HCAII_P237I-For, 5′-CAATGGGGAGGGTGAAATCGAAGAACTGATG-3′;

Site-directed mutations were carried out using standard procedures. The genes were cloned into PET28b vector (Novagen) and a 6-His tag were added at the C-terminus of the protein to facilitate protein purification.

HCAII_pwt and the mutated proteins were overexpressed in E. coli Rosseta(DE3) in LB_kan at 37 °C, and the induction of overexpression was achieved by the addition of 0.5 mM IPTG and 0.5 mM ZnSO₄. The bacterial cells were harvested by centrifugation, sonicated and the target proteins were purified by Ni-NTA affinity chromatography (QIAGEN) as described previously [5]. The final products were collected on a Superdex 75 HR 10/30 (GE Healthcare Life Sciences), and only the peak containing the monomeric form were collected. The protein concentration were determined by measuring the absorbance at A₂₈₀ using ɛ_{280 nm} = 53,800 M⁻¹ cm⁻¹.

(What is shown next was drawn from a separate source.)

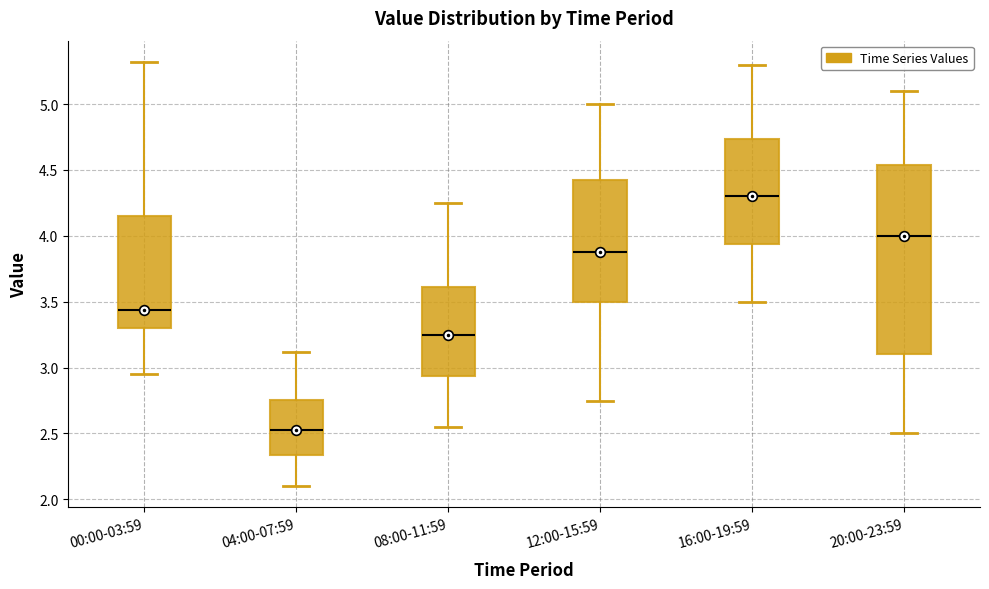

Which box is the tallest, from its lower edge to its upper edge?

20:00-23:59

The enzymatic activity of HCAII_pwt and the mutants were determined by the esterase activity assay, which monitors the appearance of p-nitrophenolate anion spectrophototometrically during the hydrolysis of p-NPA [33]. The 1-mL assay mixtures contained 1 mM pNPA, 3% acetone and 10 mM Tris-H₂SO₄, pH 7.5. The reaction was started by the addition of 1.5 μM enzyme, and the hydrolysis of pNPA to pNP was monitored by following the increase in absorbance at 348 nm at 25 °C. The final value was obtained by subtracting the background values for the non-catalyzed ester hydrolysis.

The unfolding of HCAII_pwt and the mutated proteins were performed by incubating the proteins in 10 mM Tris-H₂SO₄ buffer, pH 7.5, in the presence of various concentrations of GdnHCl for 16 h at 25 °C. Then spectroscopic experiments were performed to monitor the structural changes of the samples. The final protein concentration was 0.8 μM. The unfolding data were fitted to a three-state folding model as described previously [5].

The intrinsic Trp fluorescence was measured using a 1 cm path-length quartz cuvette on a Hitachi F-4500 spectrophotometer at 25 °C. The excitation wavelength was 295 nm with both the entrance and exit slits of 5 nm, and the emission spectra were collected between 300 nm and 450 nm. The Far-UV circular dichroism (CD) spectra were recorded on a Jasco-715 spectrophotometer (Tokyo, Japan) over a wavelength range of 190–250 nm using the 0.1 cm path-length cells. The protein concentration for CD experiments was 1.5 μM. The presented spectra were the average of three repetitions.

The changes in the Gibbs free energy (ΔΔG) induced by mutations at position 237 were calculated by FoldX (version 3.0 beta3) [20]. The structure of the wild type protein (PDB ID: 2CBA) was minimized using the “RepairPDB” command to identify the residues that had bad torsion angles, van der Waal’s clashes or total energies belonging to the complex interface. Then individual mutations were built using “BuildModel” command and the ΔΔG values were extracted from the FoldX output files.